### Text section
**********

Since the advent of personal computers in the 1970s, vast streams of data have been made manageable, and much more mobile, but the rate of productivity growth in the industrialised world - when compared with the period from 1950 - has been mysteriously plummeting. Yale University economist and Nobel laureate Robert Sallow has remarked: “You can see the computer age everywhere but in the productivity statistics.”
Steven Levy, New York editor of Macworld, recently made the same point on a more personal level. “Back in the old days, when I toiled on a typewriter, I never spent a whole morning installing a new ribbon. Nor did I subscribe to Remington World and IBM Selectric User. I did not attend the Smith-Corona Expo two times a year. I did not scan the stores for the proper cables to affix to my typewriter or purchase books that instructed me on how to get more use from my liquid white-out.”
A 1992 study estimated that, in the US alone, personal computer users waste five billion hours a year waiting for programs to run, calling technical support, checking computer reports for formatting, organising their disks or helping colleagues.
This is estimated to cost US industry $US100 million ($126 million) a year. A further 26 million employee hours a year are thought to be wasted playing computer games.
Leisure time for the average US citizen, however, has shrunk 37 per cent since 1973, while the average working week (including travel) has risen from 41 to 47 hours. “It is ironic,” writes social theorist Jeremy Rifkin in Time Wars, “that in a culture so committed to saving time, we feel increasingly deprived of the very thing we value.”

**********

### Data excerpts
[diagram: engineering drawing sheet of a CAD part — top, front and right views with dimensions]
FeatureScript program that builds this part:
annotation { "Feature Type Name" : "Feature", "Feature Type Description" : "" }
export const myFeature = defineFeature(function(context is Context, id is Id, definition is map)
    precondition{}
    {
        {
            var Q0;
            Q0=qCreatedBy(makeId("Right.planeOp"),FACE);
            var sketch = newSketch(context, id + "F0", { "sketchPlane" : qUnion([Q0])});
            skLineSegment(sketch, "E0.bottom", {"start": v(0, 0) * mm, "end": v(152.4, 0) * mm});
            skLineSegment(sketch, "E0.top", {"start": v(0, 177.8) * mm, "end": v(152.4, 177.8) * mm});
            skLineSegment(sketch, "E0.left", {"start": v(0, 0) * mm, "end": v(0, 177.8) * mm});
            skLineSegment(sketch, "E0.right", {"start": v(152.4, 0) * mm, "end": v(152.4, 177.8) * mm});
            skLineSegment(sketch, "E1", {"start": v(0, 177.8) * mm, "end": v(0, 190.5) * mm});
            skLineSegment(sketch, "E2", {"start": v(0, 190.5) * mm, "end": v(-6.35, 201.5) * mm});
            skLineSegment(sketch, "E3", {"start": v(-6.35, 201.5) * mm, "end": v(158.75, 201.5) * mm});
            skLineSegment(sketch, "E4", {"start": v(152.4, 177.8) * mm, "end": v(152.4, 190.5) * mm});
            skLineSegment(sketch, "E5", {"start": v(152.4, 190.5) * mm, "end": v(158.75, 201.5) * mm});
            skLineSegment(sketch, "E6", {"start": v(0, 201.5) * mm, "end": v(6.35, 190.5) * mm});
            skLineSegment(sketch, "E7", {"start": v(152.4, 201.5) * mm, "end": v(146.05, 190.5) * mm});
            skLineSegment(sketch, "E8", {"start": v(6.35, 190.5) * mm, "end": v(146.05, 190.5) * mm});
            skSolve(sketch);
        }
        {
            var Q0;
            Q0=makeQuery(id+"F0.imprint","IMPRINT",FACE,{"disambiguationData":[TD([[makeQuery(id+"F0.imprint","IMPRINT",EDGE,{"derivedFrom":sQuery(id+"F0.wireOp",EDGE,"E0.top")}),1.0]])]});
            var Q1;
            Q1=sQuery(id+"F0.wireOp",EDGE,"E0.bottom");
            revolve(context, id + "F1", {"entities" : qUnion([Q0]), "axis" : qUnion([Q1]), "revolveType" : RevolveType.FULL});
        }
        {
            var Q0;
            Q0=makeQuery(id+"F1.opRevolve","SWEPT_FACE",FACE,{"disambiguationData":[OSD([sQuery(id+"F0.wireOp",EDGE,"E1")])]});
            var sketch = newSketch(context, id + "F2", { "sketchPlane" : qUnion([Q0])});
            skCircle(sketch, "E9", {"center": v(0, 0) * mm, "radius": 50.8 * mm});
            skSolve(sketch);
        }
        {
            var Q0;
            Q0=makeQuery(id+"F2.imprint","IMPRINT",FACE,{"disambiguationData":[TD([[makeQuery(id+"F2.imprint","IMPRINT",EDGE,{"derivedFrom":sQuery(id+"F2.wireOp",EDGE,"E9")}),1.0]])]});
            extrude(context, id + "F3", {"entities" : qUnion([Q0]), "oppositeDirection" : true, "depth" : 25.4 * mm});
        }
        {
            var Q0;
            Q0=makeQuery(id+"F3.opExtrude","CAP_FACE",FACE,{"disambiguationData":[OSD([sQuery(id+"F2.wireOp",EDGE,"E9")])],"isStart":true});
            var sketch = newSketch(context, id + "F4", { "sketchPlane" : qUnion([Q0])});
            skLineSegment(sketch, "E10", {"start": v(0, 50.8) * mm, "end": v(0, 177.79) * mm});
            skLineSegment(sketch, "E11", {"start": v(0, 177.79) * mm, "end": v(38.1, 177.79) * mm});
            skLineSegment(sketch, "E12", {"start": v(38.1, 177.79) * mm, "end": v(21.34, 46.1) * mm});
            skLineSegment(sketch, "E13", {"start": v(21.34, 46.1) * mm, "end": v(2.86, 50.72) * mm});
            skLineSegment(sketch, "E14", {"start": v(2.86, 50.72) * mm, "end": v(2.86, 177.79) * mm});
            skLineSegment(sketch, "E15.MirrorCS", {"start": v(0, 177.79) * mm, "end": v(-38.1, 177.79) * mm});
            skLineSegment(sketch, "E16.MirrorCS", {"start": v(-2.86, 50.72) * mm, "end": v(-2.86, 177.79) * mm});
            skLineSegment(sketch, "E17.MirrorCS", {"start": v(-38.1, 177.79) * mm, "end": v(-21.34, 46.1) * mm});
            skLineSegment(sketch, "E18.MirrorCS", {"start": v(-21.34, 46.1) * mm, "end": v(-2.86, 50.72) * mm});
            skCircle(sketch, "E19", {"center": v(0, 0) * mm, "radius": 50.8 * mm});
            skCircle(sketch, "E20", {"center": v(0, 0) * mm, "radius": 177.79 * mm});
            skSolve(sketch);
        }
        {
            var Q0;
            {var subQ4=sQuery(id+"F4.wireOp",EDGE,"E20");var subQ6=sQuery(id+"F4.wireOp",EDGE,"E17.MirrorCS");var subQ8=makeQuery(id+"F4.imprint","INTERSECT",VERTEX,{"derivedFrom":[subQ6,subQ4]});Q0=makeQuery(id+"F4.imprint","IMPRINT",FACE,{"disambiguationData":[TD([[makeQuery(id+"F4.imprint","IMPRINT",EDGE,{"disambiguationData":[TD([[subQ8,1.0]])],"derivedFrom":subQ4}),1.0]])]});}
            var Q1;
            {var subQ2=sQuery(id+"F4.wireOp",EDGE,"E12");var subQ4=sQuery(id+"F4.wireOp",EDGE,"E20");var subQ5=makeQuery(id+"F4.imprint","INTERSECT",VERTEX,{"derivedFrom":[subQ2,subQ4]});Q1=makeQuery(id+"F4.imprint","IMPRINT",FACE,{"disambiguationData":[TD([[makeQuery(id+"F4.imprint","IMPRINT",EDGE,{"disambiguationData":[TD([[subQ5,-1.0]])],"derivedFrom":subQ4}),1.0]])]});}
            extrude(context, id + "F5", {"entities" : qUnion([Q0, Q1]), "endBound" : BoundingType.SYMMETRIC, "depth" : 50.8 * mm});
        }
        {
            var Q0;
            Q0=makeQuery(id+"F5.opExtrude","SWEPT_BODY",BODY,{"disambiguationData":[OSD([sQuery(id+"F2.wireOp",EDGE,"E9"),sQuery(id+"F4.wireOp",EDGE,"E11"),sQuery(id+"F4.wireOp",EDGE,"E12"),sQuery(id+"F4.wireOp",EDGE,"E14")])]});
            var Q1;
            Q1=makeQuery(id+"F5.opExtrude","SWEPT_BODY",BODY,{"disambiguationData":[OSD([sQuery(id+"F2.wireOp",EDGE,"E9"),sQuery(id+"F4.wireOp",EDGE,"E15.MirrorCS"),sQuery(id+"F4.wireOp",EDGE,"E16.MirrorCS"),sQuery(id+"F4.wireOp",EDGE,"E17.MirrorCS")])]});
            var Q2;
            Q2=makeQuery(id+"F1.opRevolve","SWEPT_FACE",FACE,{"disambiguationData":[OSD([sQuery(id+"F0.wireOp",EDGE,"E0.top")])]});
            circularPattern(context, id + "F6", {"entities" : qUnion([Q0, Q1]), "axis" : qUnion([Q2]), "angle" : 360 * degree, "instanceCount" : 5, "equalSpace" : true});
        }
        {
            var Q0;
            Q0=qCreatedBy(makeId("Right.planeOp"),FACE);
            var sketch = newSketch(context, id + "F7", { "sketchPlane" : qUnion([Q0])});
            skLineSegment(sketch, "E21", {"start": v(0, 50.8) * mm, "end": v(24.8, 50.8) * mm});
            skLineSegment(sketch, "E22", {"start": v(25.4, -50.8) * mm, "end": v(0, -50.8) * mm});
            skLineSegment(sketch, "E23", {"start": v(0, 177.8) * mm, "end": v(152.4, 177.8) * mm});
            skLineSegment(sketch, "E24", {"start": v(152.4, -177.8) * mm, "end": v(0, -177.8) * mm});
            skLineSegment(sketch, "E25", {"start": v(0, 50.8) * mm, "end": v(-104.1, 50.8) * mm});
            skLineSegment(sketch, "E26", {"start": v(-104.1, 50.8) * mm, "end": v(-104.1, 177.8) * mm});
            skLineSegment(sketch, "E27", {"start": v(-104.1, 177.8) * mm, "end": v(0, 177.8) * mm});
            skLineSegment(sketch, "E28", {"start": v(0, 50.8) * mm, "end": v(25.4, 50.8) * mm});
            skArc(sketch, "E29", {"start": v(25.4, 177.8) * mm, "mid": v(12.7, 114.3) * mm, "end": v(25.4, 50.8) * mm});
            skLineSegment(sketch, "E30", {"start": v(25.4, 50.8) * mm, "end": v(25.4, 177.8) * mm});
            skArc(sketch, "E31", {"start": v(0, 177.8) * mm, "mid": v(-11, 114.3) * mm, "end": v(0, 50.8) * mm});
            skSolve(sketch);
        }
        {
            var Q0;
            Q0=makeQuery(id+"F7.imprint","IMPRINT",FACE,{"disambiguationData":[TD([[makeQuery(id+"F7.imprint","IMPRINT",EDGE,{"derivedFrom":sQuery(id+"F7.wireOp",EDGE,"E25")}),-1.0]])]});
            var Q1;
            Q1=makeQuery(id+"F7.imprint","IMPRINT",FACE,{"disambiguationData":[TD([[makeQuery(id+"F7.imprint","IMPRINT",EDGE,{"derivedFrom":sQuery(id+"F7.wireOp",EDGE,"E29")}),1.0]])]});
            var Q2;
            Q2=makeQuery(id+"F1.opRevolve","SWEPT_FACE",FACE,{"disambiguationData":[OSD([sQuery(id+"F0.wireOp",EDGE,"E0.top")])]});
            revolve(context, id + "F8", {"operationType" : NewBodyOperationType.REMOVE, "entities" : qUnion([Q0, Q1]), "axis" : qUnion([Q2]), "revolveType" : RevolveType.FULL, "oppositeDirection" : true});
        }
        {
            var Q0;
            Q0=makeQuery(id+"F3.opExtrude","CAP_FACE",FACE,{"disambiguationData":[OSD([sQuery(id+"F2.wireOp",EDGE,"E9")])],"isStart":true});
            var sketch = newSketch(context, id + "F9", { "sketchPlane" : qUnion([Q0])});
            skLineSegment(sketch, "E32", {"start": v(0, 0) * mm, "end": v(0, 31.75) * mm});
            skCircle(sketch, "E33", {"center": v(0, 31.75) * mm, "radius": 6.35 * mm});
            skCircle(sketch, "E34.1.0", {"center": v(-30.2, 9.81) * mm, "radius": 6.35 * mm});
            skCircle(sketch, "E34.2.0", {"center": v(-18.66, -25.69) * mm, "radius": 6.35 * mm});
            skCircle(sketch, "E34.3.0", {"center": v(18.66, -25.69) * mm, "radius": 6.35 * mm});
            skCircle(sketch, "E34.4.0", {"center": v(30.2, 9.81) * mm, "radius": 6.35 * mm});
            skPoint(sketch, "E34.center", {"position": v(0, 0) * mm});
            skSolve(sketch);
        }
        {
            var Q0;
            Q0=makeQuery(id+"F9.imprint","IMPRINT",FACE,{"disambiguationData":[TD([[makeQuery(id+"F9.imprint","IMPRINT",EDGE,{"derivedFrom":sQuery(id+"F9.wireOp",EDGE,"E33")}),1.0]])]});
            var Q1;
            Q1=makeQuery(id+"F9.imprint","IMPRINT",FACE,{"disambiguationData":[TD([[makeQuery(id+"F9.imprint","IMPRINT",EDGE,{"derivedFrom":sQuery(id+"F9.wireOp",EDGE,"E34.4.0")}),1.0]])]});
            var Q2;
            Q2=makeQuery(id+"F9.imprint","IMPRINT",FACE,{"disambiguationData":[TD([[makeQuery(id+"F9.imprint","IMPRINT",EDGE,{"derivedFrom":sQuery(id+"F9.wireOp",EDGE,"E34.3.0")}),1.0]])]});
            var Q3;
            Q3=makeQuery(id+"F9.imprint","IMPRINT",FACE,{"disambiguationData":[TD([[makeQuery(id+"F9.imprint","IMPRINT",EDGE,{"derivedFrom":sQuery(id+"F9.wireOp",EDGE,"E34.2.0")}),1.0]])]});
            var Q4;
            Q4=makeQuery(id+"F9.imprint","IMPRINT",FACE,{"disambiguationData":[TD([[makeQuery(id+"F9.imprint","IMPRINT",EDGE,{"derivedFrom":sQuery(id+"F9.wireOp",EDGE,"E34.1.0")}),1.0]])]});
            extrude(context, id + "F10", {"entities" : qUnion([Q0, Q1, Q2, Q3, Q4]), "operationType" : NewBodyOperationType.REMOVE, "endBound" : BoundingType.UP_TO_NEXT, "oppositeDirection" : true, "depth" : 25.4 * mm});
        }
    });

**********

### Description of the task
In the text above on computers and productivity, how many hours a year does the 1992 study estimate US personal computer users waste?

### Result of this exercise
Five billion hours a year.